■ **Extracted text**
[Start of Attachment]
# Can i connect my Generator's neutral line with Grid's or Government neutral line?



## neeraj26jan (Apr 30, 2020)

Hi, I have a question. Right now i have connected my Generator's neutral line directly with Grid's or main line neutral and switching only between the phase of main line and phase of generator to give power supply to my house. However it does not cause any issue but still i am not sure whether is it safe or not. Can experts advice me in this regards. Thanks in advance.


----------



## drmerdp (Apr 10, 2018)

You have it correct. Neutral gets connected to the same bus bar that your mains neutral is connected to. If its your main panel and not a subpanel then your ground connection is likely on the same bus as well. 

Only the hot leg gets switched. 

What country and what means of feeding your house are you using? Manual transfer switch? Interlock?


----------



## neeraj26jan (Apr 30, 2020)

drmerdp said:


> You have it correct. Neutral gets connected to the same bus bar that your mains neutral is connected to. If its your main panel and not a subpanel then your ground connection is likely on the same bus as well.
> 
> Only the hot leg gets switched.
> 
> What country and what means of feeding your house are you using? Manual transfer switch? Interlock?


Thank your for your reply. I am from India, that is a main panel and i am using a manual transfer switch.


----------



## iowagold (Jan 22, 2020)

make sure you have proper grounding on the house or building!
India wiring is dicey at best in some areas!!
lol
in other areas it is just outright scary!! lol
at least from the videos that I have seen!!
hey snap a few pix of your service panel and the outside of the building where it connects to the utility!!
then we can see exactly what you have to start with!!

what are the rules in your India city for electrical work on buildings??
do you need permits? and are there rules where any electrical must be performed by an certified electrical guy?

I have thought a person who is real good with wiring could start a good biz over there and do well and make a good living at rewiring the whole country!!
getting it up to at least American grid standards..
same with most of south east asia..


----------



## crabjoe (Apr 20, 2020)
[End of Attachment]
■ **Task item a**
Copy out the generator neutral thread in full, word for word.
The thread and the records have nothing to do with each other.

■ **Supplied data**
[Start of Attachment]
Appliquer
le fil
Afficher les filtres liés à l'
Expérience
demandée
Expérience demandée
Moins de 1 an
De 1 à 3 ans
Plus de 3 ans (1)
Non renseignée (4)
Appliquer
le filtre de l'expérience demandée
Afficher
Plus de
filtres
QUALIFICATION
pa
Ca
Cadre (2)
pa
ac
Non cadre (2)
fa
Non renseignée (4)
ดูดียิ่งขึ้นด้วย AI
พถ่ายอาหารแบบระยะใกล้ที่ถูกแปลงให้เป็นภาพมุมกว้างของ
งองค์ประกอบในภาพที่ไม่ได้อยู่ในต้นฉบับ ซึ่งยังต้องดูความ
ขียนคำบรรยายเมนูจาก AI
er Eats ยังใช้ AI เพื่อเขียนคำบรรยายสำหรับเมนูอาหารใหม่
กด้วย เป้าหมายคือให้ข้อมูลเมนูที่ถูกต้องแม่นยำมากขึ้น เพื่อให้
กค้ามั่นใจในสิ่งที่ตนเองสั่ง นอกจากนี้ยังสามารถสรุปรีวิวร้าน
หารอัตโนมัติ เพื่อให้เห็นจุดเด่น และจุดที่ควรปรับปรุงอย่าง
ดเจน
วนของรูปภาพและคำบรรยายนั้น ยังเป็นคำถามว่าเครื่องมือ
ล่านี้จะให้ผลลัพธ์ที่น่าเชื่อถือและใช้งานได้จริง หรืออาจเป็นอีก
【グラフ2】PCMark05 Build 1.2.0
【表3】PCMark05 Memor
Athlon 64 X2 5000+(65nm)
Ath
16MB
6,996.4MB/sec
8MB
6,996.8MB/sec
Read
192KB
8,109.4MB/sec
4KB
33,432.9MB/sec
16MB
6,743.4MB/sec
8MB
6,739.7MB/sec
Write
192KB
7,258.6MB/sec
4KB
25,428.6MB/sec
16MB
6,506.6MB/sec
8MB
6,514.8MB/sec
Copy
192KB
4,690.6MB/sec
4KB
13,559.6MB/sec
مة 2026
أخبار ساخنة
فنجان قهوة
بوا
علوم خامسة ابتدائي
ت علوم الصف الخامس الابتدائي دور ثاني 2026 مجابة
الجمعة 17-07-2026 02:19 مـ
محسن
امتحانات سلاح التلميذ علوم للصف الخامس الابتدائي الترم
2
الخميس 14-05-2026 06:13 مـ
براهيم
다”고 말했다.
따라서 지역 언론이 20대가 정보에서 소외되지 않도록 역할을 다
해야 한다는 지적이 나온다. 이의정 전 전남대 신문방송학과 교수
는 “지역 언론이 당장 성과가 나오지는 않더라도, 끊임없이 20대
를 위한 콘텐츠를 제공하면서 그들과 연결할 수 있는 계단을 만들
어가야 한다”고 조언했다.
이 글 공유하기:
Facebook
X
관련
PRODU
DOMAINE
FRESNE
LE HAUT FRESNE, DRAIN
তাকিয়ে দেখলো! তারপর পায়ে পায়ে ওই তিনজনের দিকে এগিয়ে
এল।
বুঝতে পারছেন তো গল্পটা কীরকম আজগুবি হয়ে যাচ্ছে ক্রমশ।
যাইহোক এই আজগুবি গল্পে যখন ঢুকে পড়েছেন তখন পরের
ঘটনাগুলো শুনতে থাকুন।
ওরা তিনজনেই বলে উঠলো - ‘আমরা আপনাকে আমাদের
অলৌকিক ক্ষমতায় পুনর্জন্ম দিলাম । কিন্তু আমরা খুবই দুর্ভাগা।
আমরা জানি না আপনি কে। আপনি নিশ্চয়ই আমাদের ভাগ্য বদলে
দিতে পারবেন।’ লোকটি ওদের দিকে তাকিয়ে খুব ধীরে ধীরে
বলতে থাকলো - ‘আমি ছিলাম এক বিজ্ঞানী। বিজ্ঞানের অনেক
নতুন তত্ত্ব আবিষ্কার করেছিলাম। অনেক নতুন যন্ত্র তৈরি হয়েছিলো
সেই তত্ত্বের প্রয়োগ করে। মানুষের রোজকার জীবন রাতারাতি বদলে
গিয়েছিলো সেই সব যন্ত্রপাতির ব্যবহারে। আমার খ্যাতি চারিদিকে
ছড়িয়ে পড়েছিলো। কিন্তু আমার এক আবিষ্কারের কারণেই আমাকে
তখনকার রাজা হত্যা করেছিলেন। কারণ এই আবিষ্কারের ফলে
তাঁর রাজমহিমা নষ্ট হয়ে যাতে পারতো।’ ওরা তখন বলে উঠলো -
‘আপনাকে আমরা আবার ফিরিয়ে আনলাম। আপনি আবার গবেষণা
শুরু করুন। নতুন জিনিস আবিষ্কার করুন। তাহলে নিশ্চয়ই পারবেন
[End of Attachment]
■ **Task item b**
Rewrite the records from their first line down through the line containing "গিয়েছিলো সেই সব", swapping "Non renseignée" for "Non précisée" and leaving everything else unchanged.

■ **Written answer a**
# Can i connect my Generator's neutral line with Grid's or Government neutral line?



## neeraj26jan (Apr 30, 2020)

Hi, I have a question. Right now i have connected my Generator's neutral line directly with Grid's or main line neutral and switching only between the phase of main line and phase of generator to give power supply to my house. However it does not cause any issue but still i am not sure whether is it safe or not. Can experts advice me in this regards. Thanks in advance.


----------



## drmerdp (Apr 10, 2018)

You have it correct. Neutral gets connected to the same bus bar that your mains neutral is connected to. If its your main panel and not a subpanel then your ground connection is likely on the same bus as well. 

Only the hot leg gets switched. 

What country and what means of feeding your house are you using? Manual transfer switch? Interlock?


----------



## neeraj26jan (Apr 30, 2020)

drmerdp said:


> You have it correct. Neutral gets connected to the same bus bar that your mains neutral is connected to. If its your main panel and not a subpanel then your ground connection is likely on the same bus as well.
> 
> Only the hot leg gets switched.
> 
> What country and what means of feeding your house are you using? Manual transfer switch? Interlock?


Thank your for your reply. I am from India, that is a main panel and i am using a manual transfer switch.


----------



## iowagold (Jan 22, 2020)

make sure you have proper grounding on the house or building!
India wiring is dicey at best in some areas!!
lol
in other areas it is just outright scary!! lol
at least from the videos that I have seen!!
hey snap a few pix of your service panel and the outside of the building where it connects to the utility!!
then we can see exactly what you have to start with!!

what are the rules in your India city for electrical work on buildings??
do you need permits? and are there rules where any electrical must be performed by an certified electrical guy?

I have thought a person who is real good with wiring could start a good biz over there and do well and make a good living at rewiring the whole country!!
getting it up to at least American grid standards..
same with most of south east asia..


----------



## crabjoe (Apr 20, 2020)

■ **Written answer b**
Appliquer
le fil
Afficher les filtres liés à l'
Expérience
demandée
Expérience demandée
Moins de 1 an
De 1 à 3 ans
Plus de 3 ans (1)
Non précisée (4)
Appliquer
le filtre de l'expérience demandée
Afficher
Plus de
filtres
QUALIFICATION
pa
Ca
Cadre (2)
pa
ac
Non cadre (2)
fa
Non précisée (4)
ดูดียิ่งขึ้นด้วย AI
พถ่ายอาหารแบบระยะใกล้ที่ถูกแปลงให้เป็นภาพมุมกว้างของ
งองค์ประกอบในภาพที่ไม่ได้อยู่ในต้นฉบับ ซึ่งยังต้องดูความ
ขียนคำบรรยายเมนูจาก AI
er Eats ยังใช้ AI เพื่อเขียนคำบรรยายสำหรับเมนูอาหารใหม่
กด้วย เป้าหมายคือให้ข้อมูลเมนูที่ถูกต้องแม่นยำมากขึ้น เพื่อให้
กค้ามั่นใจในสิ่งที่ตนเองสั่ง นอกจากนี้ยังสามารถสรุปรีวิวร้าน
หารอัตโนมัติ เพื่อให้เห็นจุดเด่น และจุดที่ควรปรับปรุงอย่าง
ดเจน
วนของรูปภาพและคำบรรยายนั้น ยังเป็นคำถามว่าเครื่องมือ
ล่านี้จะให้ผลลัพธ์ที่น่าเชื่อถือและใช้งานได้จริง หรืออาจเป็นอีก
【グラフ2】PCMark05 Build 1.2.0
【表3】PCMark05 Memor
Athlon 64 X2 5000+(65nm)
Ath
16MB
6,996.4MB/sec
8MB
6,996.8MB/sec
Read
192KB
8,109.4MB/sec
4KB
33,432.9MB/sec
16MB
6,743.4MB/sec
8MB
6,739.7MB/sec
Write
192KB
7,258.6MB/sec
4KB
25,428.6MB/sec
16MB
6,506.6MB/sec
8MB
6,514.8MB/sec
Copy
192KB
4,690.6MB/sec
4KB
13,559.6MB/sec
مة 2026
أخبار ساخنة
فنجان قهوة
بوا
علوم خامسة ابتدائي
ت علوم الصف الخامس الابتدائي دور ثاني 2026 مجابة
الجمعة 17-07-2026 02:19 مـ
محسن
امتحانات سلاح التلميذ علوم للصف الخامس الابتدائي الترم
2
الخميس 14-05-2026 06:13 مـ
براهيم
다”고 말했다.
따라서 지역 언론이 20대가 정보에서 소외되지 않도록 역할을 다
해야 한다는 지적이 나온다. 이의정 전 전남대 신문방송학과 교수
는 “지역 언론이 당장 성과가 나오지는 않더라도, 끊임없이 20대
를 위한 콘텐츠를 제공하면서 그들과 연결할 수 있는 계단을 만들
어가야 한다”고 조언했다.
이 글 공유하기:
Facebook
X
관련
PRODU
DOMAINE
FRESNE
LE HAUT FRESNE, DRAIN
তাকিয়ে দেখলো! তারপর পায়ে পায়ে ওই তিনজনের দিকে এগিয়ে
এল।
বুঝতে পারছেন তো গল্পটা কীরকম আজগুবি হয়ে যাচ্ছে ক্রমশ।
যাইহোক এই আজগুবি গল্পে যখন ঢুকে পড়েছেন তখন পরের
ঘটনাগুলো শুনতে থাকুন।
ওরা তিনজনেই বলে উঠলো - ‘আমরা আপনাকে আমাদের
অলৌকিক ক্ষমতায় পুনর্জন্ম দিলাম । কিন্তু আমরা খুবই দুর্ভাগা।
আমরা জানি না আপনি কে। আপনি নিশ্চয়ই আমাদের ভাগ্য বদলে
দিতে পারবেন।’ লোকটি ওদের দিকে তাকিয়ে খুব ধীরে ধীরে
বলতে থাকলো - ‘আমি ছিলাম এক বিজ্ঞানী। বিজ্ঞানের অনেক
নতুন তত্ত্ব আবিষ্কার করেছিলাম। অনেক নতুন যন্ত্র তৈরি হয়েছিলো
সেই তত্ত্বের প্রয়োগ করে। মানুষের রোজকার জীবন রাতারাতি বদলে
গিয়েছিলো সেই সব যন্ত্রপাতির ব্যবহারে। আমার খ্যাতি চারিদিকে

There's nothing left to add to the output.